**TASK ITEM**
What should come back is the data below, word for word, minus any picture.

Data excerpts:
*** Block opens ***
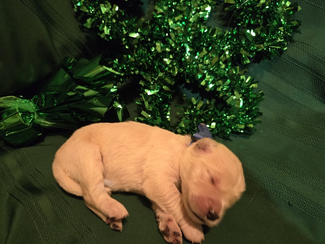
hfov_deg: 73.9
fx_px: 216
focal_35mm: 23
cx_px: 162
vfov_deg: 58.9
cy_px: 122
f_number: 1.8
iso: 800
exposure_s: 1/60
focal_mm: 5.4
*** Block closes ***
**TASK RESULT**
hfov_deg: 73.9
fx_px: 216
focal_35mm: 23
cx_px: 162
vfov_deg: 58.9
cy_px: 122
f_number: 1.8
iso: 800
exposure_s: 1/60
focal_mm: 5.4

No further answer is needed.